◆ **EXERCISE AIM**
Give back the data exactly, with no images.
BEGIN GIVEN ENTRIES
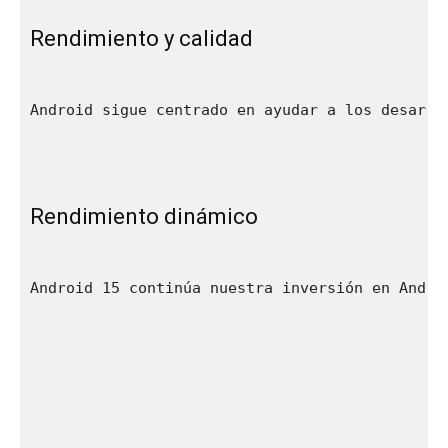
Rendimiento y calidad
Android sigue centrado en ayudar a los desarro
Rendimiento dinámico
Android 15 continúa nuestra inversión en Andro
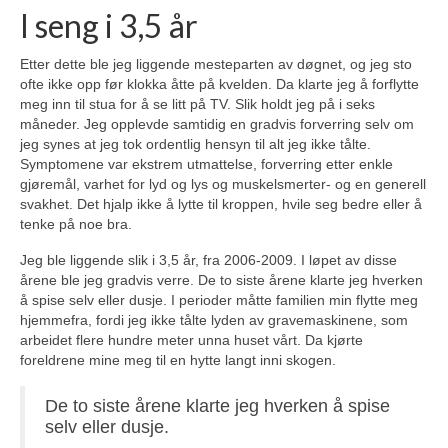
I seng i 3,5 år
Etter dette ble jeg liggende mesteparten av døgnet, og jeg sto
ofte ikke opp før klokka åtte på kvelden. Da klarte jeg å forflytte
meg inn til stua for å se litt på TV. Slik holdt jeg på i seks
måneder. Jeg opplevde samtidig en gradvis forverring selv om
jeg synes at jeg tok ordentlig hensyn til alt jeg ikke tålte.
Symptomene var ekstrem utmattelse, forverring etter enkle
gjøremål, varhet for lyd og lys og muskelsmerter- og en generell
svakhet. Det hjalp ikke å lytte til kroppen, hvile seg bedre eller å
tenke på noe bra.
Jeg ble liggende slik i 3,5 år, fra 2006-2009. I løpet av disse
årene ble jeg gradvis verre. De to siste årene klarte jeg hverken
å spise selv eller dusje. I perioder måtte familien min flytte meg
hjemmefra, fordi jeg ikke tålte lyden av gravemaskinene, som
arbeidet flere hundre meter unna huset vårt. Da kjørte
foreldrene mine meg til en hytte langt inni skogen.
De to siste årene klarte jeg hverken å spise
selv eller dusje.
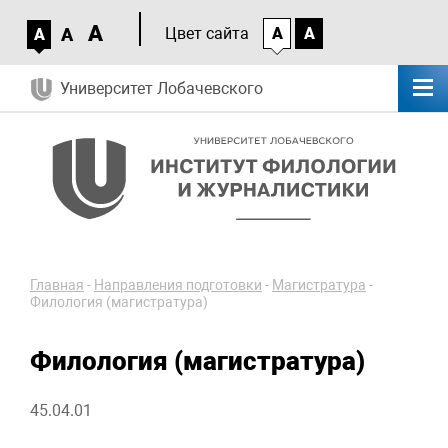
A
A
Цвет сайта
A
A
A
Университет Лобачевского
Главная
-
Направления подготовки
-
Магистратура
-
Филология (магистратура)
Филология (магистратура)
45.04.01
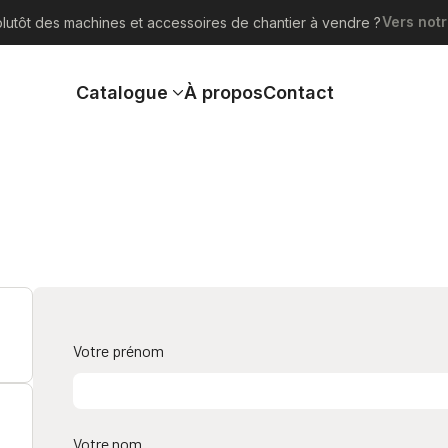
Vers notr
lutôt des machines et accessoires de chantier à vendre ?
Catalogue
À propos
Contact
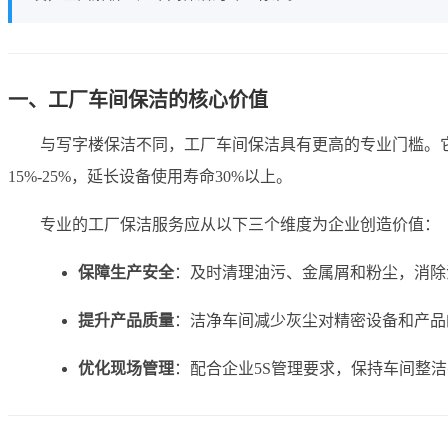
一、工厂车间保洁的核心价值
与写字楼保洁不同，工厂车间保洁具有更高的专业门槛。
15%-25%，延长设备使用寿命30%以上。
专业的工厂保洁服务应从以下三个维度为企业创造价值：
保障生产安全
：及时清理油污、金属屑和粉尘，消除
提升产品质量
：洁净车间减少灰尘对精密设备和产品
优化现场管理
：配合企业5S管理要求，保持车间整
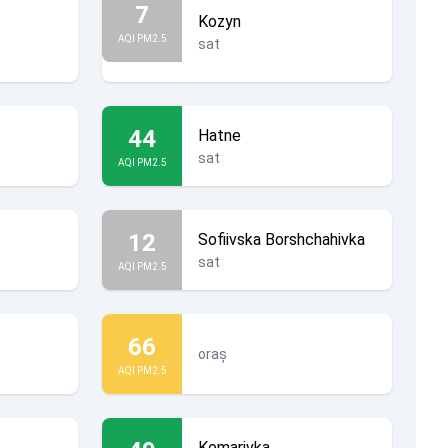
7
Kozyn
AQI PM2.5
sat
44
Hatne
sat
AQI PM2.5
12
Sofiivska Borshchahivka
sat
AQI PM2.5
66
oraș
AQI PM2.5
Komarivka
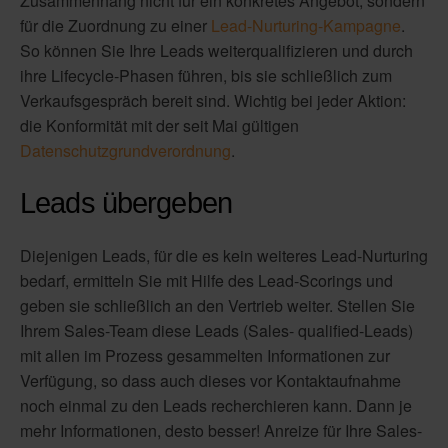
Zusammenhang nicht für ein konkretes Angebot, sondern
für die Zuordnung zu einer
Lead-Nurturing-Kampagne
.
So können Sie Ihre Leads weiterqualifizieren und durch
ihre Lifecycle-Phasen führen, bis sie schließlich zum
Verkaufsgespräch bereit sind. Wichtig bei jeder Aktion:
die Konformität mit der seit Mai gültigen
Datenschutzgrundverordnung
.
Leads übergeben
Diejenigen Leads, für die es kein weiteres Lead-Nurturing
bedarf, ermitteln Sie mit Hilfe des Lead-Scorings und
geben sie schließlich an den Vertrieb weiter. Stellen Sie
Ihrem Sales-Team diese Leads (Sales- qualified-Leads)
mit allen im Prozess gesammelten Informationen zur
Verfügung, so dass auch dieses vor Kontaktaufnahme
noch einmal zu den Leads recherchieren kann. Dann je
mehr Informationen, desto besser! Anreize für Ihre Sales-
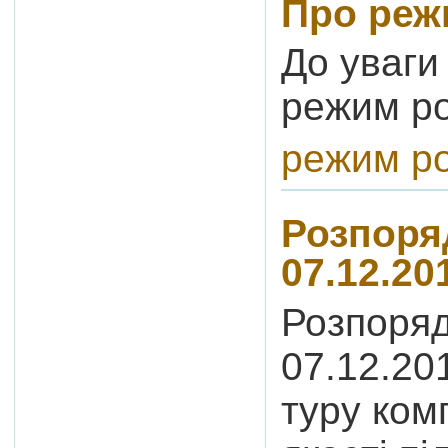
Про реж
До уваги 
режим ро
режим ро
Розпоря
07.12.20
Розпоряд
07.12.20
туру ком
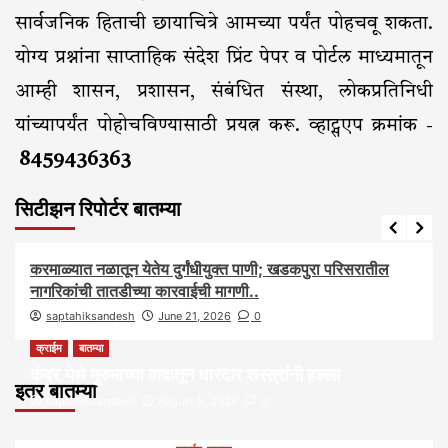
सार्वजनिक हिताची छायाचित्रे आमच्या पर्यंत पोहचवू शकता.
योग्य प्रश्नांना साप्ताहिक संदेश प्रिंट पेपर व पोर्टल माध्यमातून
आम्ही शासन, प्रशासन, संबंधित संस्था, लोकप्रतिनिधी
यांच्यापर्यंत पोहोचविण्यासाठी प्रयत्न करू. व्हाट्सएप क्रमांक -
8459436363
सिटीझन रिपोर्टर बातम्या
आरोग्य
आवाज जनतेचा
बातम्या
राजकीय
सामाजिक
करमाळ्यात नळातून येतेय दुर्गंधीयुक्त पाणी; खडकपुरा परिसरातील
नागरिकांची तातडीच्या कारवाईची मागणी..
saptahiksandesh
June 21, 2026
0
क्राईम
बातम्या
कंदर येथे मुरुमाच्या वादातून धारदार शस्त्रांनी हल्ला
इतर बातम्या
saptahiksandesh
August 8, 2026
0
END GIVEN ENTRIES
◆ **COMPLETED EXERCISE**
Rendimiento y calidad
Android sigue centrado en ayudar a los desarro
Rendimiento dinámico
Android 15 continúa nuestra inversión en Andro
I seng i 3,5 år
Etter dette ble jeg liggende mesteparten av døgnet, og jeg sto
ofte ikke opp før klokka åtte på kvelden. Da klarte jeg å forflytte
meg inn til stua for å se litt på TV. Slik holdt jeg på i seks
måneder. Jeg opplevde samtidig en gradvis forverring selv om
jeg synes at jeg tok ordentlig hensyn til alt jeg ikke tålte.
Symptomene var ekstrem utmattelse, forverring etter enkle
gjøremål, varhet for lyd og lys og muskelsmerter- og en generell
svakhet. Det hjalp ikke å lytte til kroppen, hvile seg bedre eller å
tenke på noe bra.
Jeg ble liggende slik i 3,5 år, fra 2006-2009. I løpet av disse
årene ble jeg gradvis verre. De to siste årene klarte jeg hverken
å spise selv eller dusje. I perioder måtte familien min flytte meg
hjemmefra, fordi jeg ikke tålte lyden av gravemaskinene, som
arbeidet flere hundre meter unna huset vårt. Da kjørte
foreldrene mine meg til en hytte langt inni skogen.
De to siste årene klarte jeg hverken å spise
selv eller dusje.
A
A
Цвет сайта
A
A
A
Университет Лобачевского
Главная
-
Направления подготовки
-
Магистратура
-
Филология (магистратура)
Филология (магистратура)
45.04.01
Vers notr
lutôt des machines et accessoires de chantier à vendre ?
Catalogue
À propos
Contact
一、工厂车间保洁的核心价值
与写字楼保洁不同，工厂车间保洁具有更高的专业门槛。
15%-25%，延长设备使用寿命30%以上。
专业的工厂保洁服务应从以下三个维度为企业创造价值：
保障生产安全
：及时清理油污、金属屑和粉尘，消除
提升产品质量
：洁净车间减少灰尘对精密设备和产品
优化现场管理
：配合企业5S管理要求，保持车间整
7
Kozyn
AQI PM2.5
sat
44
Hatne
sat
AQI PM2.5
12
Sofiivska Borshchahivka
sat
AQI PM2.5
66
oraș
AQI PM2.5
Komarivka
Zusammenhang nicht für ein konkretes Angebot, sondern
für die Zuordnung zu einer
Lead-Nurturing-Kampagne
.
So können Sie Ihre Leads weiterqualifizieren und durch
ihre Lifecycle-Phasen führen, bis sie schließlich zum
Verkaufsgespräch bereit sind. Wichtig bei jeder Aktion:
die Konformität mit der seit Mai gültigen
Datenschutzgrundverordnung
.
Leads übergeben
Diejenigen Leads, für die es kein weiteres Lead-Nurturing
bedarf, ermitteln Sie mit Hilfe des Lead-Scorings und
geben sie schließlich an den Vertrieb weiter. Stellen Sie
Ihrem Sales-Team diese Leads (Sales- qualified-Leads)
mit allen im Prozess gesammelten Informationen zur
Verfügung, so dass auch dieses vor Kontaktaufnahme
noch einmal zu den Leads recherchieren kann. Dann je
mehr Informationen, desto besser! Anreize für Ihre Sales-
Про реж
До уваги 
режим ро
режим ро
Розпоря
07.12.20
Розпоряд
07.12.20
туру ком
सार्वजनिक हिताची छायाचित्रे आमच्या पर्यंत पोहचवू शकता.
योग्य प्रश्नांना साप्ताहिक संदेश प्रिंट पेपर व पोर्टल माध्यमातून
आम्ही शासन, प्रशासन, संबंधित संस्था, लोकप्रतिनिधी
यांच्यापर्यंत पोहोचविण्यासाठी प्रयत्न करू. व्हाट्सएप क्रमांक -
8459436363
सिटीझन रिपोर्टर बातम्या
आरोग्य
आवाज जनतेचा
बातम्या
राजकीय
सामाजिक
करमाळ्यात नळातून येतेय दुर्गंधीयुक्त पाणी; खडकपुरा परिसरातील
नागरिकांची तातडीच्या कारवाईची मागणी..
saptahiksandesh
June 21, 2026
0
क्राईम
बातम्या
कंदर येथे मुरुमाच्या वादातून धारदार शस्त्रांनी हल्ला
इतर बातम्या
saptahiksandesh
August 8, 2026
0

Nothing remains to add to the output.